Assignment: All that is wanted is the lines from the first line of the listing below through the line containing "Mahfuzh sebagai bagian dari Jama’ah Al Mahdi.", written out exactly with pictures left out.

---- Given records

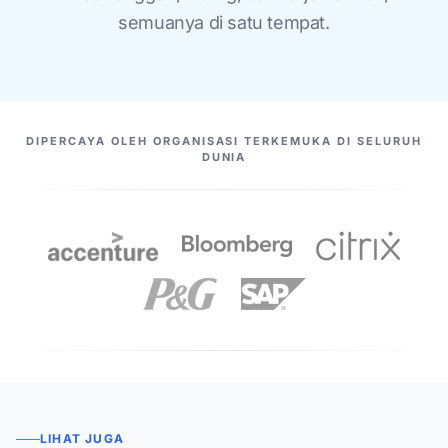
semuanya di satu tempat.
MITRA KAMI
DIPERCAYA OLEH ORGANISASI TERKEMUKA DI SELURUH
DUNIA
LIHAT JUGA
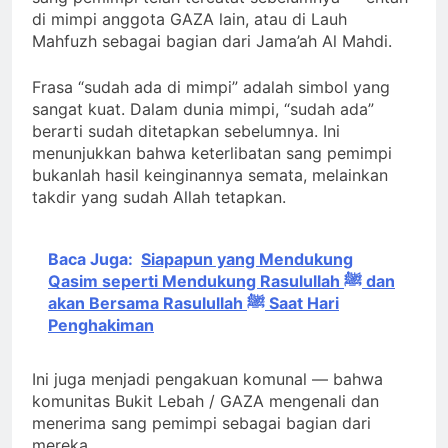
sang pemimpi telah tercatat sebelumnya — entah
di mimpi anggota GAZA lain, atau di Lauh
Mahfuzh sebagai bagian dari Jama’ah Al Mahdi.
Frasa “sudah ada di mimpi” adalah simbol yang
sangat kuat. Dalam dunia mimpi, “sudah ada”
berarti sudah ditetapkan sebelumnya. Ini
menunjukkan bahwa keterlibatan sang pemimpi
bukanlah hasil keinginannya semata, melainkan
takdir yang sudah Allah tetapkan.
Baca Juga:
Siapapun yang Mendukung
Qasim seperti Mendukung Rasulullah ﷺ dan
akan Bersama Rasulullah ﷺ Saat Hari
Penghakiman
Ini juga menjadi pengakuan komunal — bahwa
komunitas Bukit Lebah / GAZA mengenali dan
menerima sang pemimpi sebagai bagian dari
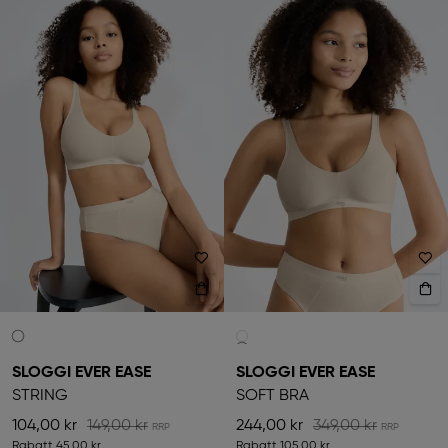
SLOGGI EVER EASE
SLOGGI EVER EASE
STRING
SOFT BRA
104,00 kr
149,00 kr
244,00 kr
349,00 kr
Rabatt
45,00 kr
Rabatt
105,00 kr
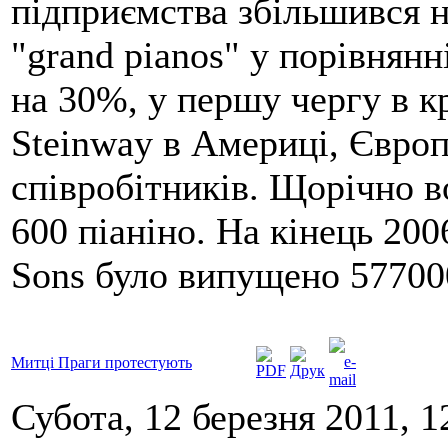
підприємства збільшився н
"grand pianos" у порівнян
на 30%, у першу чергу в кр
Steinway в Америці, Європ
співробітників. Щорічно в
600 піаніно. На кінець 20
Sons було випущено 577000
Митці Праги протестують
Субота, 12 березня 2011, 1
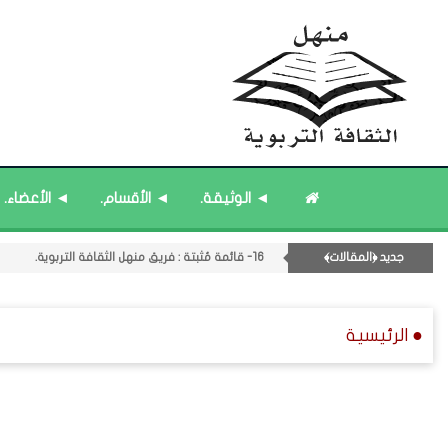
19- قائمة مُحدَّثة : جديد المشاركات.
15- قائمة مُثبتة : إدارة منهل الثقافة التربوية.
◄ الوثيقة.
◄ الأقسام.
◄ الأعضاء.
14- قائمة مُثبتة : مشرف منهل الثقافة التربوية.
12- القسم الثاني عشر : الثقافة ﴿الرياضية - المعرفية - المستقبلية﴾.
جديد ﴿المقالات﴾
16- قائمة مُثبتة : فريق منهل الثقافة التربوية.
20- قائمة مُحدَّثة : مختارات من حديث ﴿الساعة﴾.
● الرئيسية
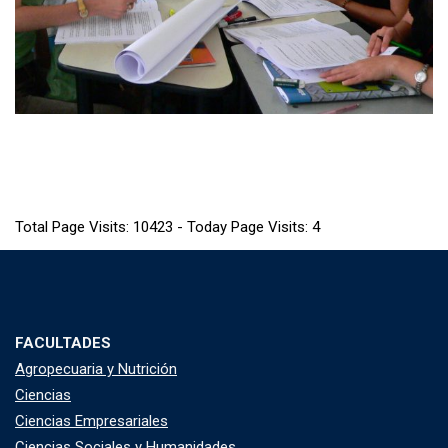
Total Page Visits: 10423 - Today Page Visits: 4
FACULTADES
Agropecuaria y Nutrición
Ciencias
Ciencias Empresariales
Ciencias Sociales y Humanidades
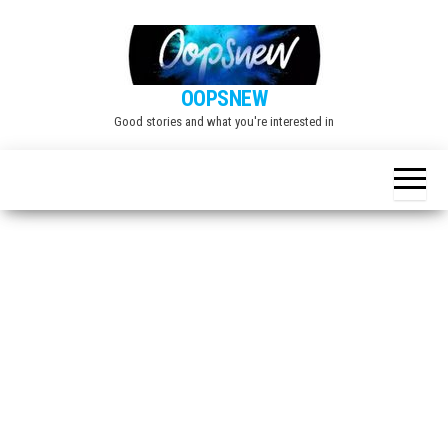
Skip
to
the
OOPSNEW
content
Good stories and what you're interested in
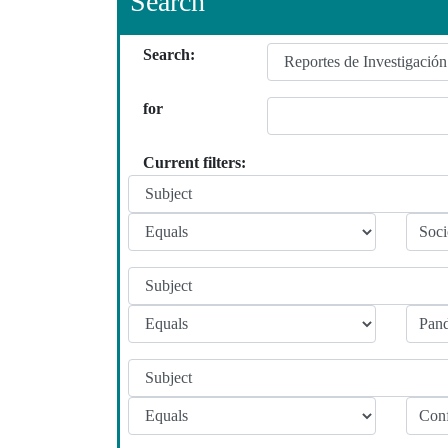
Search
Search:
for
Current filters:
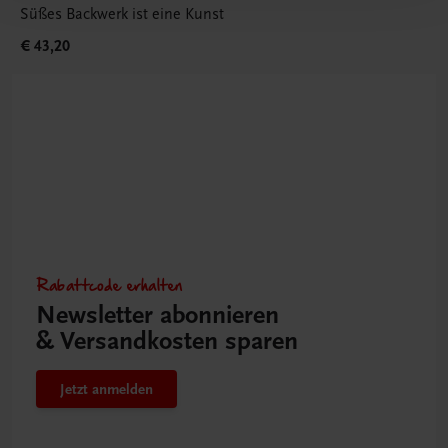
Süßes Backwerk ist eine Kunst
€ 43,20
Rabattcode erhalten
Newsletter abonnieren
& Versandkosten sparen
Jetzt anmelden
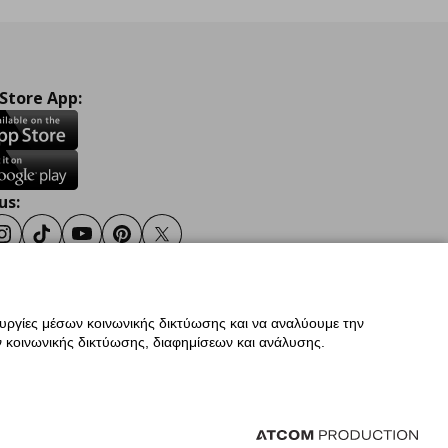
 Store App:
us:
ook
Instagram
TikTok
Youtube
Pinterest
Twitter
ουργίες μέσων κοινωνικής δικτύωσης και να αναλύουμε την
σης
Γενική Πολιτική Προσωπικών Δεδομένων
 κοινωνικής δικτύωσης, διαφημίσεων και ανάλυσης.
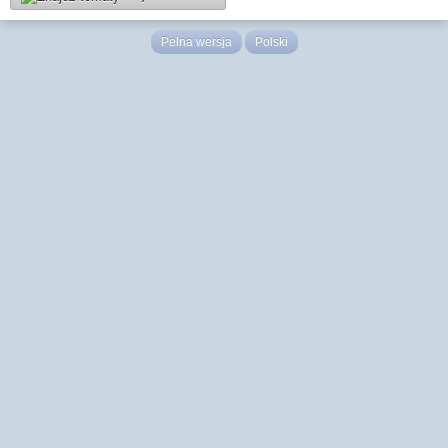
Pełna wersja
Polski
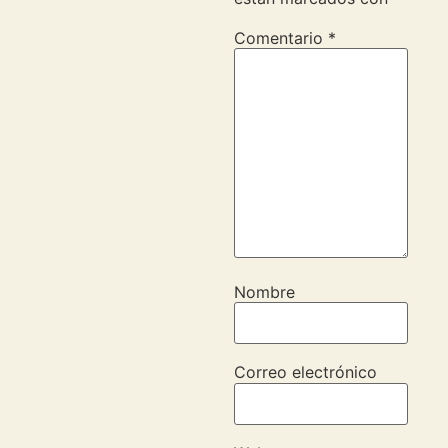
Comentario
*
Nombre
Correo electrónico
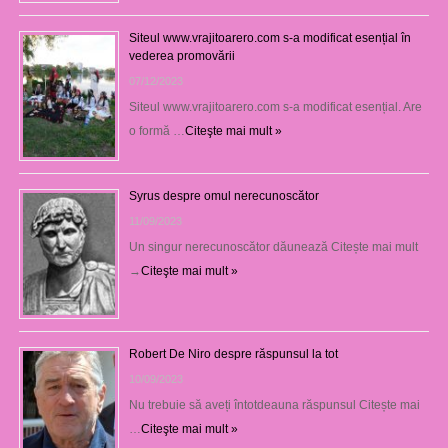
Siteul www.vrajitoarero.com s-a modificat esențial în
vederea promovării
07/12/2023
Siteul www.vrajitoarero.com s-a modificat esențial. Are
o formă …
Citeşte mai mult »
Syrus despre omul nerecunoscător
11/09/2023
Un singur nerecunoscător dăunează Citește mai mult
→
Citeşte mai mult »
Robert De Niro despre răspunsul la tot
10/09/2023
Nu trebuie să aveți întotdeauna răspunsul Citește mai
…
Citeşte mai mult »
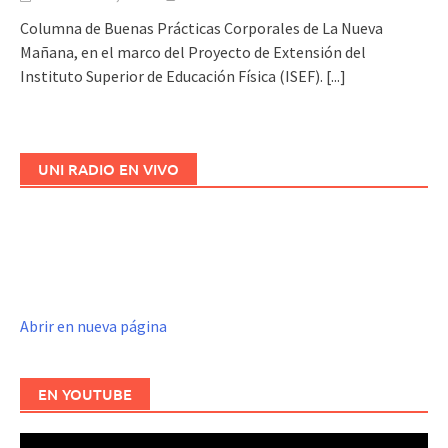
Columna de Buenas Prácticas Corporales de La Nueva
Mañana, en el marco del Proyecto de Extensión del
Instituto Superior de Educación Física (ISEF).
[...]
UNI RADIO EN VIVO
Abrir en nueva página
EN YOUTUBE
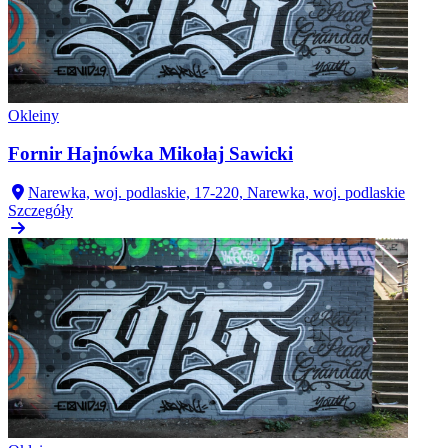
Okleiny
Fornir Hajnówka Mikołaj Sawicki
Narewka, woj. podlaskie, 17-220, Narewka, woj. podlaskie
Szczegóły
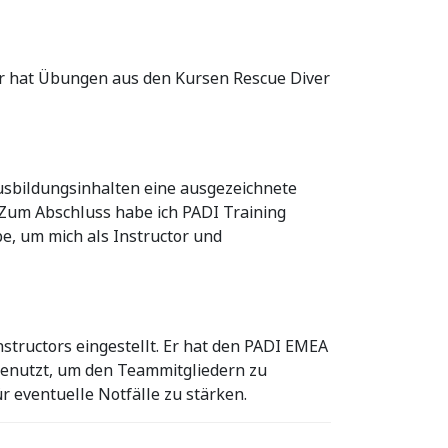
 Er hat Übungen aus den Kursen Rescue Diver
usbildungsinhalten eine ausgezeichnete
 „Zum Abschluss habe ich PADI Training
be, um mich als Instructor und
nstructors eingestellt. Er hat den PADI EMEA
genutzt, um den Teammitgliedern zu
r eventuelle Notfälle zu stärken.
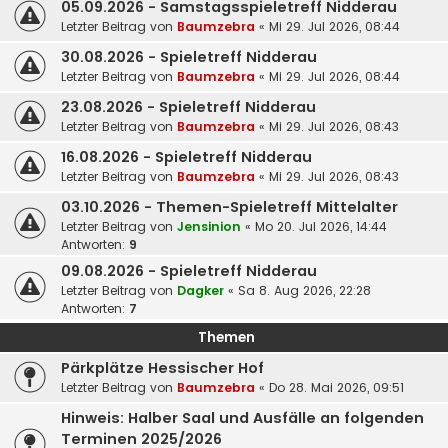
05.09.2026 - Samstagsspieletreff Nidderau
Letzter Beitrag von
Baumzebra
«
Mi 29. Jul 2026, 08:44
30.08.2026 - Spieletreff Nidderau
Letzter Beitrag von
Baumzebra
«
Mi 29. Jul 2026, 08:44
23.08.2026 - Spieletreff Nidderau
Letzter Beitrag von
Baumzebra
«
Mi 29. Jul 2026, 08:43
16.08.2026 - Spieletreff Nidderau
Letzter Beitrag von
Baumzebra
«
Mi 29. Jul 2026, 08:43
03.10.2026 - Themen-Spieletreff Mittelalter
Letzter Beitrag von
Jensinion
«
Mo 20. Jul 2026, 14:44
Antworten:
9
09.08.2026 - Spieletreff Nidderau
Letzter Beitrag von
Dagker
«
Sa 8. Aug 2026, 22:28
Antworten:
7
Themen
Pärkplätze Hessischer Hof
Letzter Beitrag von
Baumzebra
«
Do 28. Mai 2026, 09:51
Hinweis: Halber Saal und Ausfälle an folgenden
Terminen 2025/2026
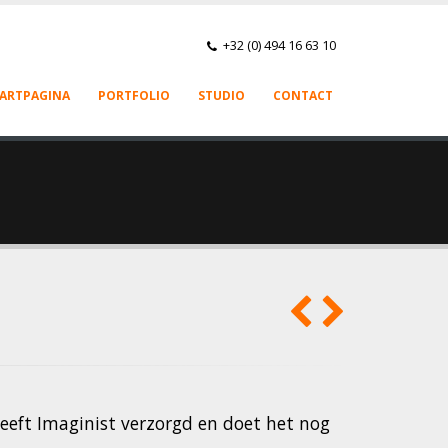
+32 (0) 494 16 63 10
ARTPAGINA
PORTFOLIO
STUDIO
CONTACT
eft Imaginist verzorgd en doet het nog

--------

Written answer:
semuanya di satu tempat.
MITRA KAMI
DIPERCAYA OLEH ORGANISASI TERKEMUKA DI SELURUH
DUNIA
LIHAT JUGA
sang pemimpi telah tercatat sebelumnya — entah
di mimpi anggota GAZA lain, atau di Lauh
Mahfuzh sebagai bagian dari Jama’ah Al Mahdi.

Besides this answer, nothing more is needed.